Tras la euforia provocada en 1989 por la caída del muro de Berlín hubo quien sugirió que así como los símbolos nazis estaban prohibidos en Alemania, en los países recién liberados tras la Cortina de Hierro, fuese vetada la parafernalia bolchevique. Las víctimas del comunismo eran muchas más que las de Hitler, se argumentaba. Y a diferencia de éste, que sólo dispuso de gobiernos títeres fuera de sus fronteras durante pocos años, los soviéticos prolongaron durante casi medio siglo su imperio en medio mundo.

Había más razones, decían los anticomunistas, para arrojar la hoz y el martillo al basurero de la historia que a la esvástica, añejísimo símbolo religioso de la India que en mala hora cayó en manos de Hitler, mal pintor, pero eficaz diseñador gráfico, quien, cuenta la leyenda, dibujó él mismo la primera insignia de su partido. Pero los iconoclastas de 1989 se tropezaron con la ortodoxia liberal que considera al Estado inepto para ejercer de prefecto de la Historia aunque algunos liberales concedan, casuísticamente, que la desnazificación acaso requería de esas prohibiciones. También se enfrentaban a sociedades donde, entonces y ahora, el totalitarismo es añorado o deseable.
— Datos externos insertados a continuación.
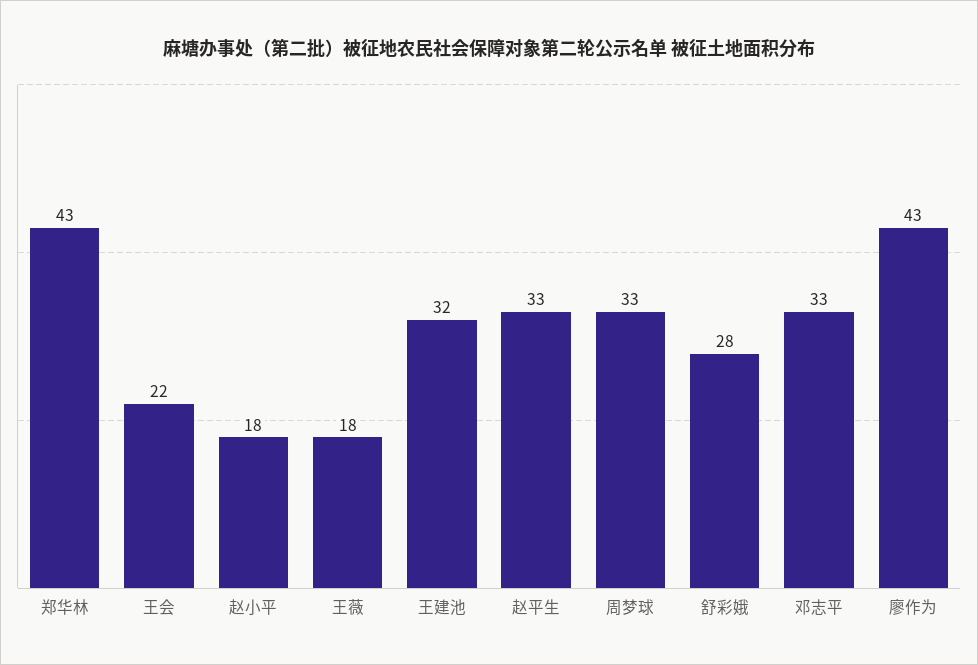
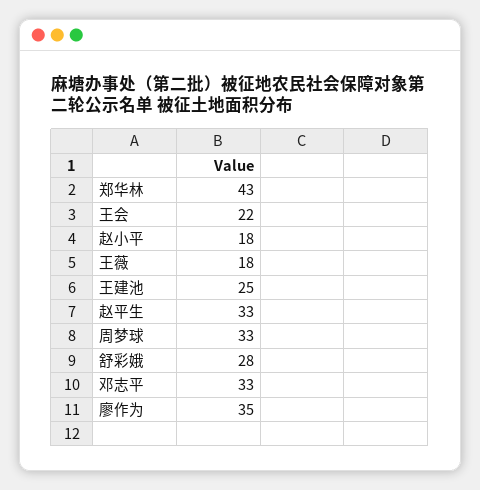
  {
    "郑华林": 43,
    "王会": 22,
    "赵小平": 18,
    "王薇": 18,
-   "王建池": 32,
+   "王建池": 25,
    "赵平生": 33,
    "周梦球": 33,
    "舒彩娥": 28,
    "邓志平": 33,
-   "廖作为": 43
+   "廖作为": 35
  }

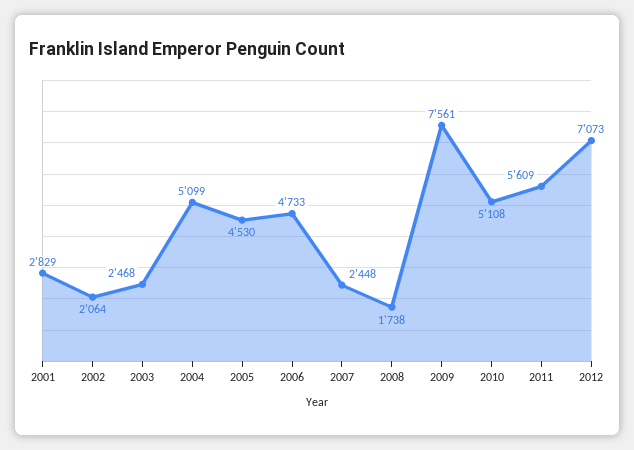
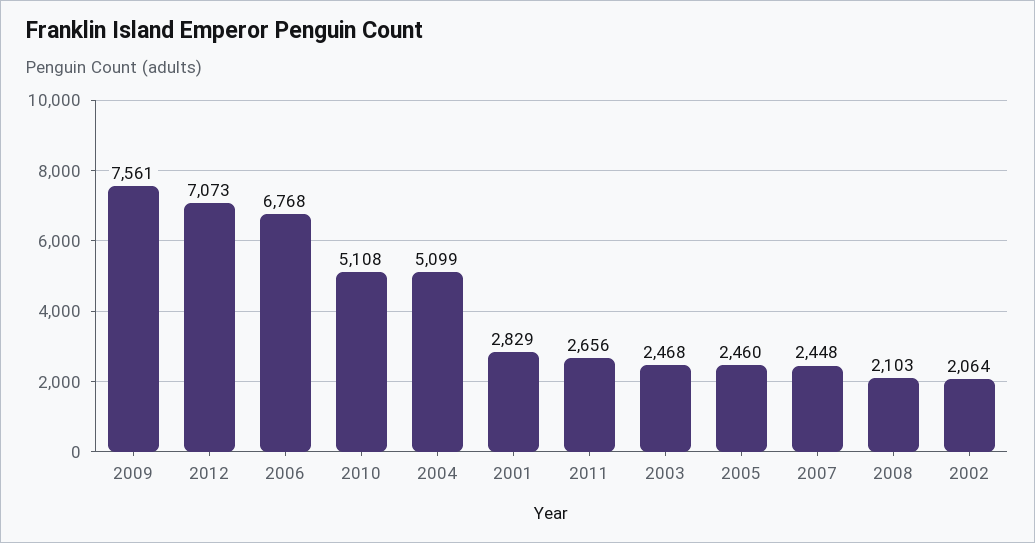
  {
    "2001": 2829,
    "2002": 2064,
    "2003": 2468,
    "2004": 5099,
-   "2005": 4530,
+   "2005": 2460,
-   "2006": 4733,
+   "2006": 6768,
    "2007": 2448,
-   "2008": 1738,
+   "2008": 2103,
    "2009": 7561,
    "2010": 5108,
-   "2011": 5609,
+   "2011": 2656,
    "2012": 7073
  }

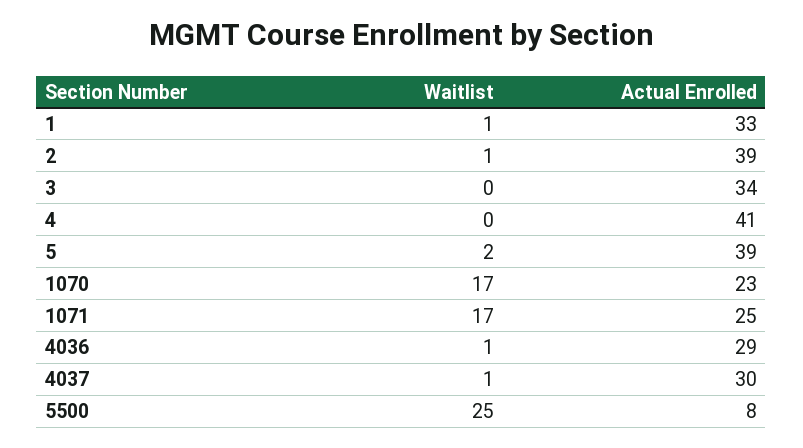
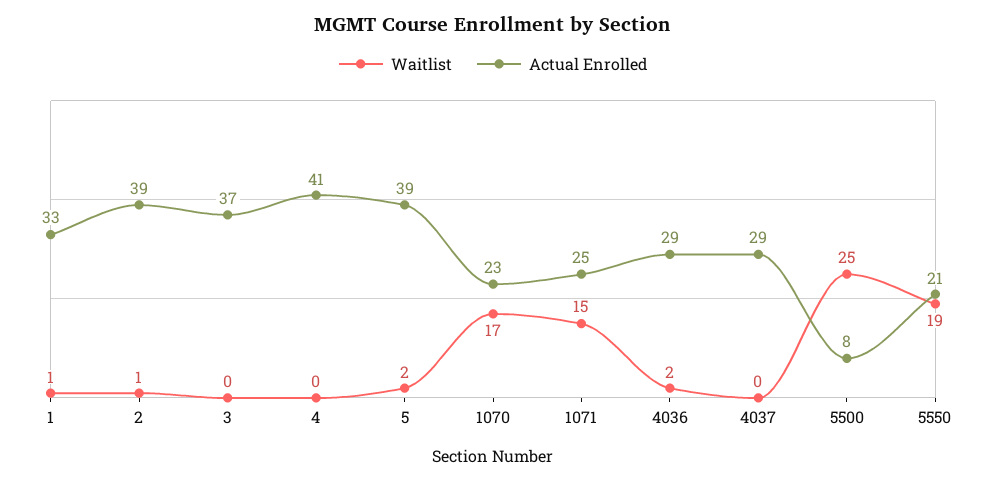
  {
    "Waitlist": {
      "1": 1,
      "2": 1,
      "3": 0,
      "4": 0,
      "5": 2,
      "1070": 17,
-     "1071": 17,
+     "1071": 15,
-     "4036": 1,
+     "4036": 2,
-     "4037": 1,
+     "4037": 0,
-     "5500": 25
+     "5500": 25,
+     "5550": 19
    },
    "Actual Enrolled": {
      "1": 33,
      "2": 39,
-     "3": 34,
+     "3": 37,
      "4": 41,
      "5": 39,
      "1070": 23,
      "1071": 25,
      "4036": 29,
-     "4037": 30,
+     "4037": 29,
-     "5500": 8
+     "5500": 8,
+     "5550": 21
    }
  }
No sólo los rusos, los cuales han recibido sólo irrelevantes lecciones de memoria histórica y a quienes Putin ha convencido de la grandeza soviética, sino millones de ciudadanos en el mundo democrático consideran que el comunismo, de Stalin o de Mao, fue buena cosa para la humanidad y merece una segunda oportunidad. Cuando admiten sus “errores”, los justifican mediante comparaciones extralógicas como decir que los campos de exterminio o trabajo del Occidente capitalista, son o fueron, sus colonias en el Tercer Mundo. O sostienen que condenar a la URSS por el Gulag es como deshacerse de toda la Iglesia católica debido a la Inquisición. Terror lo ha habido en todo sistema político y religioso, sin duda, pero el propósito de ejercerlo desde el principio, como esencia de su poder, es monopolio probado de Lenin y Trotski.

Los simpatizantes de formas carnívoras o vegetarianas del comunismo provocaron una discusión entre dos especialistas franceses, ambos viejos sabios decepcionados de Marx o de su legado. Uno, François Furet, decía que los procomunistas habían sido víctimas de una alucinación colectiva como creyentes en la posibilidad de un paraíso terrestre. Otro, Jean–François Revel, afirmaba —sin negar el concurso de los proverbiales tontos útiles— que el éxito del comunismo en los países donde no tiranizaba, se debía al amor innato de los seres humanos, la mayoría de ellos, por la violencia y la dictadura.

En México existe un solo partido que se reivindica como leal simpatizante de uno de los últimos regímenes comunistas sobrevivientes en el mundo, el Partido del Trabajo, cuyos dirigentes, a cuenta de nuestros impuestos, viajan a cuanta celebración los invitan en Corea del Norte. Si es que un fogonazo nuclear, venga de dentro o de fuera, no borra antes a esa nación dividida, cuando caiga la insólita dinastía de los Kim, sus violaciones a los derechos humanos serán documentadas a plenitud como las cometidas por el Khmer Rojo en la antigua Camboya, comenzando por la más barata de las formas del genocidio: la hambruna como política de Estado.

Es para preocuparse que de todos los partidos y grupos de izquierda anhelantes en aliarse con Morena para llevar a López Obrador a la Presidencia, el único elegido haya sido, hasta el momento, el PT. Olvidándonos de los oscuros orígenes de ese partido (dicen que la mano de los Salinas regó ese maoísmo de origen duranguense), sería inútil preguntarle, al candidato eterno, si sabe qué ideología representa el PT. De saberlo, o lo cree mentira imperialista (él, tan inhábil con la retórica de la vieja izquierda) o francamente le vale. ¿O exagerando, lo anima una virtuosa combinación de Furet y Revel, el deseo de someter mediante el terror a ese 65% que no parece dispuesto a votar por quien encarna —él— el paraíso terrestre?